Sintra blâmée pour le décès de l’arpenteur Francis Précourt

Sintra blâmée pour le décès de l’arpenteur Francis Précourt
Mario Gosselin

ACCIDENT DE TRAVAIL. Un manque de communication et une organisation déficiente sont deux causes identifiées par la CSST dans les circonstances entourant le décès de l’arpenteur Francis Précourt sur le chantier opéré par Sintra, le 23 juillet 2015, sur la route 255, à Drummondville.

C’est ce que révèle le rapport d’enquête que la CSST a rendu public aujourd’hui au cours d’une rare conférence de presse, dans une salle de l’hôtel Le Dauphin, où ses inspecteurs ont expliqué en détail les différents facteurs ayant mené à la tragédie survenue à 8 heures le matin.
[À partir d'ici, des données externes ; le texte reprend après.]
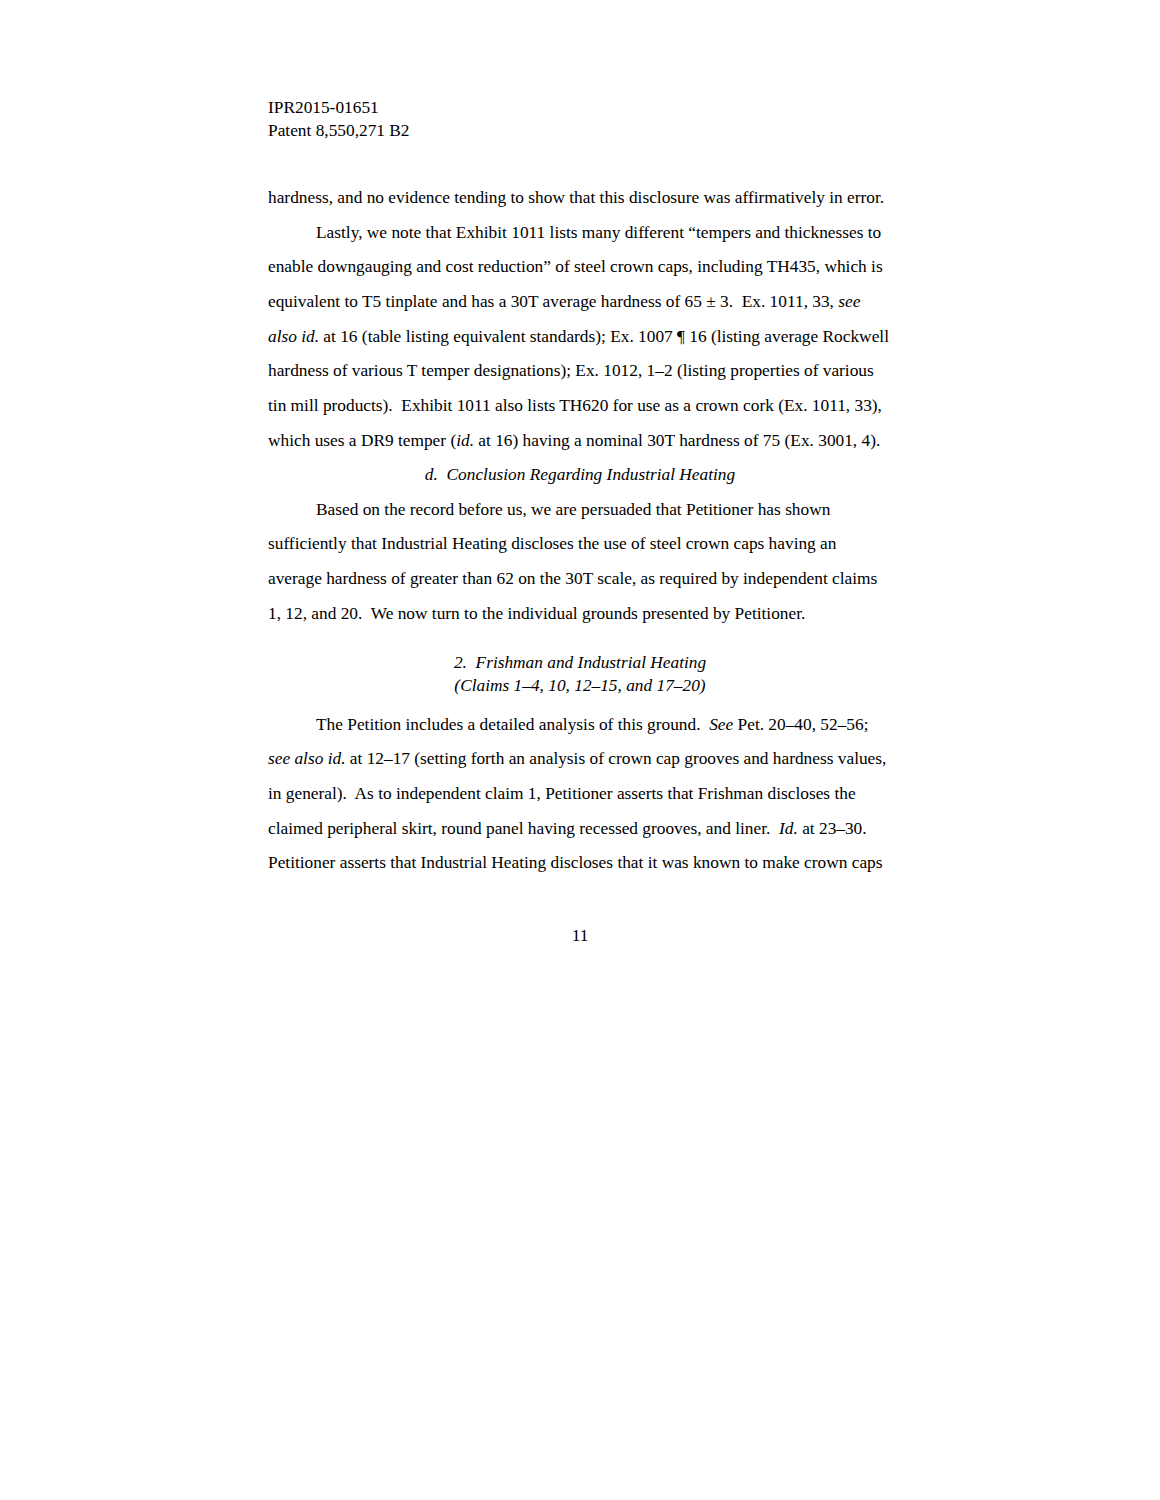IPR2015-01651
Patent 8,550,271 B2
hardness, and no evidence tending to show that this disclosure was affirmatively in error.
Lastly, we note that Exhibit 1011 lists many different “tempers and thicknesses to enable downgauging and cost reduction” of steel crown caps, including TH435, which is equivalent to T5 tinplate and has a 30T average hardness of 65 ± 3. Ex. 1011, 33, see also id. at 16 (table listing equivalent standards); Ex. 1007 ¶ 16 (listing average Rockwell hardness of various T temper designations); Ex. 1012, 1–2 (listing properties of various tin mill products). Exhibit 1011 also lists TH620 for use as a crown cork (Ex. 1011, 33), which uses a DR9 temper (id. at 16) having a nominal 30T hardness of 75 (Ex. 3001, 4).
d. Conclusion Regarding Industrial Heating
Based on the record before us, we are persuaded that Petitioner has shown sufficiently that Industrial Heating discloses the use of steel crown caps having an average hardness of greater than 62 on the 30T scale, as required by independent claims 1, 12, and 20. We now turn to the individual grounds presented by Petitioner.
2. Frishman and Industrial Heating
(Claims 1–4, 10, 12–15, and 17–20)
The Petition includes a detailed analysis of this ground. See Pet. 20–40, 52–56; see also id. at 12–17 (setting forth an analysis of crown cap grooves and hardness values, in general). As to independent claim 1, Petitioner asserts that Frishman discloses the claimed peripheral skirt, round panel having recessed grooves, and liner. Id. at 23–30. Petitioner asserts that Industrial Heating discloses that it was known to make crown caps
11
Selon le rapport, lorsque débutent les travaux d’excavation d’une nouvelle phase sur la chaussée du chantier de réfection, l’arpenteur se présente afin d’y effectuer des relevés de niveaux finaux de la zone excavée. Au moment où il s’apprête à effectuer un relevé au centre de la voie de gauche, le bouteur (bulldozer), situé à environ 20 mètres en amont, effectue une manœuvre de recul. L’opérateur ne regarde pas à l’arrière durant cette manœuvre, mais bien de chaque côté de la lame à l’avant du véhicule. L’arpenteur, se trouvant dans la trajectoire de recul du bouteur, se fait heurter par celui-ci. Il perd alors l’équilibre, glisse sous la chenille droite du bouteur et se fait écraser. Il est transporté à l’hôpital et succombe à ses blessures.

Après avoir effectué une analyse de la scène, les inspecteurs Denis Marchand et Steve Laperle ont constaté qu’il y a eu un manque de communication entre le conducteur du bouteur et l’arpenteur d’une part, et que l’organisation du travail sur le chantier a été déficiente, d’autre part.

La CSST considère que l’entrepreneur et maître d’œuvre du chantier, Sintra, a agi de façon à compromettre la sécurité des travailleurs. En conséquence, un constat d’infraction lui a été délivré. Pour ce type d’infraction, l’amende peut varier de 16 124 $ à 64 495 $ pour une première offense, et de 32 248 $ à 161 240 $ en cas de récidive.

Fait à noter, c’était la première fois au Centre-du-Québec, selon Denis Marchand, que le MTQ (ministère des Transports du Québec) faisait appel à une entreprise privée (la Firme Martin Paradis, employeur de Francis Précourt) pour assurer la fonction d’arpenteur. Auparavant, c’est le MTQ qui assignait un de ses arpenteurs.

«Notre travail n’est pas de trouver un responsable mais d’identifier des causes pour que la situation ne se reproduise plus», a affirmé Denis Marchand. Curieusement, le retour des inspecteurs sur le même chantier le 5 septembre a permis de constater que persistait la même situation à risque.

Si la CSST a organisé une conférence de presse au lieu de l’envoi comme d’habitude d’un communiqué de presse, c’est que, selon Amélia Larin, du Service des Communications, l’organisme voulait obtenir la collaboration de plusieurs médias pour sensibiliser à la fois la population et les entreprises liées à ce type de travaux. D’ailleurs, le rapport sera transmis à l’Association de la construction du Québec, l’Association des constructeurs de routes et grands travaux du Québec, l’Association québécoise des entrepreneurs en infrastructure, l’Association patronale des entreprises en construction du Québec, l’Association des entrepreneurs en construction du Québec ainsi que l’Association des professionnels de la construction et de l’habitation du Québec.

Par ailleurs, un homme d’affaires de Drummondville, Carl Binette (Aéroénergie), présent à la conférence de presse, a confié à L’Express que l’installation d’une caméra de recul devrait être obligatoire sur toute machinerie lourde. «J’en fais une cause personnelle. La plus vieille des quatre enfants de Francis est ma filleule et je vais faire tout ce que je peux pour que le gouvernement du Québec adopte une règlementation rendant obligatoire la présence d’une caméra de recul sur tous ces véhicules. Ça ferait augmenter d’à peine 300 $ le coût d’une machine qui en vaut 40 000 $, ça ne fait pas une grosse différence de prix pour une bien meilleure sécurité», a-t-il fait observer.